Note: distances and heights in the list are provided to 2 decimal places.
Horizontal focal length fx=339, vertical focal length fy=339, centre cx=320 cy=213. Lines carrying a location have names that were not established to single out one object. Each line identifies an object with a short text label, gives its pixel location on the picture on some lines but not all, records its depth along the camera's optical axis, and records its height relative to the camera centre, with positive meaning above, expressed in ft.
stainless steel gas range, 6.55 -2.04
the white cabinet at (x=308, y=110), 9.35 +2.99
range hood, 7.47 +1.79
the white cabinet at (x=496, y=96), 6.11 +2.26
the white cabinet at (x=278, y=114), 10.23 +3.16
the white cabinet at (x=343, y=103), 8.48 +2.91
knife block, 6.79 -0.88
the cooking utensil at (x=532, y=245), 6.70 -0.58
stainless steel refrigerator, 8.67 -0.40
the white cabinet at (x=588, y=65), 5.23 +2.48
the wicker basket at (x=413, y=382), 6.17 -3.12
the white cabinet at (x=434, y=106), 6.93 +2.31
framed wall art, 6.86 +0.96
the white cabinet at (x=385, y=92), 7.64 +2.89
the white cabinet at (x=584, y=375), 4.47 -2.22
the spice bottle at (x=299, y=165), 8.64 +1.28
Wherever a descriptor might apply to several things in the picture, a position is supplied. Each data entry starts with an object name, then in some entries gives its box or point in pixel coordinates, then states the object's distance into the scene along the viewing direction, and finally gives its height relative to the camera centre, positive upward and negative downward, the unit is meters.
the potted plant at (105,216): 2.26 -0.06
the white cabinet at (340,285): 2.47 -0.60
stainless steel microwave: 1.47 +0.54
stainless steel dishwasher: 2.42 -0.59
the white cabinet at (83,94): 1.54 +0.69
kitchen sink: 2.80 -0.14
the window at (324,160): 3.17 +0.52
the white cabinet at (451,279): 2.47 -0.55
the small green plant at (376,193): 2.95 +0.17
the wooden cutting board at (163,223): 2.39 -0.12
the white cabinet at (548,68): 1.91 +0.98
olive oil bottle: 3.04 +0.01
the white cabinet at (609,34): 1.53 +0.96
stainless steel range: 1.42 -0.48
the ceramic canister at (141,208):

***

REQUIREMENT: When a line in the material above includes "camera", report that line by copying it.

RESULT:
Horizontal focal length fx=339, vertical focal length fy=339, centre cx=320 cy=213. Lines carrying a location have names that were not established to single out one object. Each line identifies an object with a short text label, gives its pixel location on the picture on some lines but not all, records its depth along the camera's optical axis, and records its height relative to the camera centre, with positive meaning above, expressed in ft.
Wherever a descriptor might apply to several things in the picture, a position is supplied. Each data entry starts with an object name, then in some entries gives its box or point in pixel coordinates, then states the object's distance into the scene along the viewing direction, and finally gives its height relative to the camera centre, positive upward and negative downward, the unit is meters.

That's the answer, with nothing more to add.